1. Easter Egg Mobile
Use your plastic Easter eggs to make back play and tummy time more fun for your little! This is great for newborns up until about 6 months old, but you may find your older baby likes it as well. All you need is string, Easter eggs, and somewhere from which you can hang them, like a play gym.
This type of play is a great way to teach cause and effect (when youkick or touch the egg it moves), and instill fine motor skills like grabbing and reaching. Most plastic eggs have small holes in them: just thread string through the holes and tie it off, then tie the string to your play gym.
2. Cardboard Rainbows
The best part about this activity is that there is no right way or wrong way; no two rainbows will look alike. This kind of open ended art activity where children can just create is great! Just cut out a rainbow shape from cardboard, provide them with glue, and allow their imaginations to run wild.

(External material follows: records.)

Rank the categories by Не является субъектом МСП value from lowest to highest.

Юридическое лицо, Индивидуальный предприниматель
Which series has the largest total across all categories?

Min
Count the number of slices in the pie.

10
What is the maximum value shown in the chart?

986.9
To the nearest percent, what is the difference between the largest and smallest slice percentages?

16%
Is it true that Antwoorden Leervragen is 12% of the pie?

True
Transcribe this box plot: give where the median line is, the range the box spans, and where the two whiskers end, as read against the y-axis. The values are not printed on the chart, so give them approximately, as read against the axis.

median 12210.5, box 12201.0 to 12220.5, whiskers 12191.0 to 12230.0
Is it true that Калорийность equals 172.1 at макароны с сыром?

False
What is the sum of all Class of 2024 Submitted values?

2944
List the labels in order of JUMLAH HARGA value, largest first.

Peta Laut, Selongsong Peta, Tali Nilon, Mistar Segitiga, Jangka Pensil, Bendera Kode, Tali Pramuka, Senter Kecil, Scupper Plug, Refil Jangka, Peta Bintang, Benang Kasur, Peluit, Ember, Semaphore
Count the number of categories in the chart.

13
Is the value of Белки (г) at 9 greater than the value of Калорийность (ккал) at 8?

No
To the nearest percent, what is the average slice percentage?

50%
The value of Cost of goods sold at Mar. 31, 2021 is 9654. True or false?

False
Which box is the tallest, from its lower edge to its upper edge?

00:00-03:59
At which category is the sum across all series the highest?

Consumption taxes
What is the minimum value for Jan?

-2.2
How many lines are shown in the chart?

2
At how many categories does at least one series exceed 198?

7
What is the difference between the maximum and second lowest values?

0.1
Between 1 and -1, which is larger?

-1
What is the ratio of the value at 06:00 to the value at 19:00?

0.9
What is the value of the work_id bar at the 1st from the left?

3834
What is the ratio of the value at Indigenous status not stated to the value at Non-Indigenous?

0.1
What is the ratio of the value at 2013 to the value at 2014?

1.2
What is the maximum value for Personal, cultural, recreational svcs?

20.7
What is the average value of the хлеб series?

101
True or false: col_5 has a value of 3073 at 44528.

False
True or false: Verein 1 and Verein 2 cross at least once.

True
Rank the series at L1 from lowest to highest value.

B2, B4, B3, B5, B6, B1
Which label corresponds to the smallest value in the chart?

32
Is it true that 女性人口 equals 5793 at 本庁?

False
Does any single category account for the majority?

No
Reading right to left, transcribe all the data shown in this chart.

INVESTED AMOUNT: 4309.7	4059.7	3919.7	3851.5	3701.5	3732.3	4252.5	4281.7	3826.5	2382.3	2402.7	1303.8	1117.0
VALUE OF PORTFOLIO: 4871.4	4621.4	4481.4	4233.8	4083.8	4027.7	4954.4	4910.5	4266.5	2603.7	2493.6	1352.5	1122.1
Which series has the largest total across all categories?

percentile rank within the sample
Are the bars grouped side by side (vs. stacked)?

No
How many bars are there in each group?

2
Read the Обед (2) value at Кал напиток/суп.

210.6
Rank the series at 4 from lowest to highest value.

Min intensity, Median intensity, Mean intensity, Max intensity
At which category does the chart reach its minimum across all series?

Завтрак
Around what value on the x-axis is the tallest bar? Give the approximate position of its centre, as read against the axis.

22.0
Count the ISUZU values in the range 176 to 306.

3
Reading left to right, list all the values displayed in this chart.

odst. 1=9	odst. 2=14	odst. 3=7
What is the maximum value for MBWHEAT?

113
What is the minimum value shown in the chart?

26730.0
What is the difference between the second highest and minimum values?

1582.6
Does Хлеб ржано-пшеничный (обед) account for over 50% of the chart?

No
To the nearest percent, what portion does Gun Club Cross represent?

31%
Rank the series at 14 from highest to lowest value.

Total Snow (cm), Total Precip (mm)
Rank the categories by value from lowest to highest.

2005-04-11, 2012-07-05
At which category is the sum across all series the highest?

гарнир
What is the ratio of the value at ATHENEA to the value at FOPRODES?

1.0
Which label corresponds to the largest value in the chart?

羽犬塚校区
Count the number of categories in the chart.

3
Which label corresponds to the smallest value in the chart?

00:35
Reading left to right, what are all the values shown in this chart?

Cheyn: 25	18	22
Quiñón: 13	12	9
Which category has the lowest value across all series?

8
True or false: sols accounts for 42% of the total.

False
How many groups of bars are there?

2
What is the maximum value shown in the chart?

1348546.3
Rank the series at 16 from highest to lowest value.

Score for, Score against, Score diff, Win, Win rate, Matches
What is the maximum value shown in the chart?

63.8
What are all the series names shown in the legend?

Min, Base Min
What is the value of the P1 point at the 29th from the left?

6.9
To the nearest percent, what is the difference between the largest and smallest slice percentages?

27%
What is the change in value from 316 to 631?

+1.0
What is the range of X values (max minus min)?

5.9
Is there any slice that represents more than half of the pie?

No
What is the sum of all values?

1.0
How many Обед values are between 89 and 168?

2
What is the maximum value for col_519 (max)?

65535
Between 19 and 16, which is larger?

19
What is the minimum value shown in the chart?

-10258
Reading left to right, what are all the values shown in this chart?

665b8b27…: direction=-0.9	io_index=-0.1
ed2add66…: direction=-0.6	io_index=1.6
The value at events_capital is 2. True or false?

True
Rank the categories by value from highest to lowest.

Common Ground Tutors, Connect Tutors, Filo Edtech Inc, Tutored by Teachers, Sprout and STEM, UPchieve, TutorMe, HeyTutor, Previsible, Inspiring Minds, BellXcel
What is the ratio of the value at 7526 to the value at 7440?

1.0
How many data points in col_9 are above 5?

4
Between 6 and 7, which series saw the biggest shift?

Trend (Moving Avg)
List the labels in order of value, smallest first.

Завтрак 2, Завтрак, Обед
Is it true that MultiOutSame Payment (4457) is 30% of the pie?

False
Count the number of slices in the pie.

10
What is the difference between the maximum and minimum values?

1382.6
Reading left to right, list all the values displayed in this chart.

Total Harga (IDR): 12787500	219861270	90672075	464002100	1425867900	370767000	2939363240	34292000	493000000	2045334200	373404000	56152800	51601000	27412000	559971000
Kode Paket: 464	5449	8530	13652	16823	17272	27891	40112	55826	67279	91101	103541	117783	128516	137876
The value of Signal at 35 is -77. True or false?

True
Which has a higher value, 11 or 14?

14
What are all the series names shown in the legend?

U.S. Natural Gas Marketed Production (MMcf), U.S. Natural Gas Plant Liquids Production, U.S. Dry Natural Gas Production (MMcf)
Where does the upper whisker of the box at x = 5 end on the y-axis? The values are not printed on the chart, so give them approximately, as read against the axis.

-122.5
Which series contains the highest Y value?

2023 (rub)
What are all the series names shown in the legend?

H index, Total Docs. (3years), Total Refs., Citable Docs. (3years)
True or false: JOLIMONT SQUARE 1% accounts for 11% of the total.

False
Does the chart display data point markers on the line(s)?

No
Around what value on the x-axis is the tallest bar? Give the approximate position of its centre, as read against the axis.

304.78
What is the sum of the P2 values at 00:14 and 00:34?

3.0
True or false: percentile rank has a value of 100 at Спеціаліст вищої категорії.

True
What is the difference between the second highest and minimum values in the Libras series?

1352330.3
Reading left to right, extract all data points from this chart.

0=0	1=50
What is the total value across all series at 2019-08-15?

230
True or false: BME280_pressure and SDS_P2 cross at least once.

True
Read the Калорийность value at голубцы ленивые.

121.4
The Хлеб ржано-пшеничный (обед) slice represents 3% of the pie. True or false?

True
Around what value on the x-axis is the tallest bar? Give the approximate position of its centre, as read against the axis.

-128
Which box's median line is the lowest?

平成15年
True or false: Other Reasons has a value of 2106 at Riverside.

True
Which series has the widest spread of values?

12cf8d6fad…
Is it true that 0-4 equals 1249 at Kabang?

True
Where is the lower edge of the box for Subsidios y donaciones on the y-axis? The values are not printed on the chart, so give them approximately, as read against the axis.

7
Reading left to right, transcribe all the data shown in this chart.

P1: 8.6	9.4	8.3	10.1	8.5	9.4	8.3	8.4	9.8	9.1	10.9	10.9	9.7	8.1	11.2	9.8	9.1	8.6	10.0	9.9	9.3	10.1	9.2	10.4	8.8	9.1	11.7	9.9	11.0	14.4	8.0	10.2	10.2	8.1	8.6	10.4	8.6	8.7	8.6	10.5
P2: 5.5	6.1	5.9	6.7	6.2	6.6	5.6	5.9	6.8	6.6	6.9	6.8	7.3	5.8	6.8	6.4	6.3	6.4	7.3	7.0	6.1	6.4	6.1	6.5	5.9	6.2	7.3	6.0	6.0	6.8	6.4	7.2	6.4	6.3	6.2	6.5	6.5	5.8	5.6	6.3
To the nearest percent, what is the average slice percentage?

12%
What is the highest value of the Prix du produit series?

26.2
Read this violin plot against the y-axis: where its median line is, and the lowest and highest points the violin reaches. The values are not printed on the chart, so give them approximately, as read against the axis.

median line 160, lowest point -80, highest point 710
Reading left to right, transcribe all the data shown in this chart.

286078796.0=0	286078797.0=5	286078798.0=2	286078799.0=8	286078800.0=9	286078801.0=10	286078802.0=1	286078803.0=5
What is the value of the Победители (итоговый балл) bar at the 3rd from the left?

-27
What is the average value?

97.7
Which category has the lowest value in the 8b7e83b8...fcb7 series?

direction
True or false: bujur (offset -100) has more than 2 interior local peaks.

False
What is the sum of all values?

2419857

They can practice their fine motor skills by spreading glue on the rainbow, then placing their individual pieces of paper! Kids can get involved in the set up by shredding the paper with you: two activities in one— a win win!
3. Shaving Cream Colors
Try using liquid watercolors on cotton balls or pads for a fun sensory experience. This activity can get messy, so we suggest doing it outside or in a closed off space. Place the cotton pads in a tray, dish, or bowl, then allow your kids to place watered down paints on them and watch the spreading color action.
We suggest using pipettes to place the color, for a more controlled pour as well as for development of fine motor skills. Additionally, you can add shaving cream for even more fluffy fun! The best part? It’s a five minute setup.
4. Color Matching
This activity uses washi tape and magnetic chips, but it can easily be modified to use whatever materials you have on hand. You could just as easily draw or paint the lines, and use Pom Poms, beads, or buttons instead! This activity combines color-matching with fine motor development.
Picking up the chip and placing it in a line gets those little fingers working hard! Children begin to differentiate colors around 18 months, so we recommend this activity for around that age. All children are different and learn at their own speed though! Activities like this are a great way to begin and practice color recognition!
5. Easter Egg Scissor Skills
Grab a stack of colorful construction paper and make these easy DIY cutting cards! This is a great and festive way to practice scissor skills with your toddlers and preschoolers. Simply cut an egg shape in a stack of construction paper, so you can cut several at once and save time.
Then, draw some Easter egg designs that your little one can use to practice cutting on a variety of line types. You can also incorporate different colors, or even arrows to teach them to cut in certain directions. They’ll be having fun using scissors, while also working on fine motor skills and hand-eye coordination.
6. Easter Pom Pom Push
The day after pizza night is the perfect opportunity to try out this activity. A pompom push is just some holes in a box your child can push pom poms into! You simply draw on the box, cut holes big enough for a pompom and invite your child to push them in. So simple but so fun!
This craft doesn’t need to be Easter themed: you can change up the drawings to suit the season or even your mood. It develops fine motor skill and finger dexterity by having your little ones place an item into a small hole. You can play both color matching and speed games with this activity.
Fine motor skills involve coordinated efforts of the brain and muscles. There are tons of ways to strengthen these muscles and practice coordination using simple everyday materials you can find around your house! We suggest that you not only try some of these ideas out, but use them as a launching pad for even more creative activities in the future.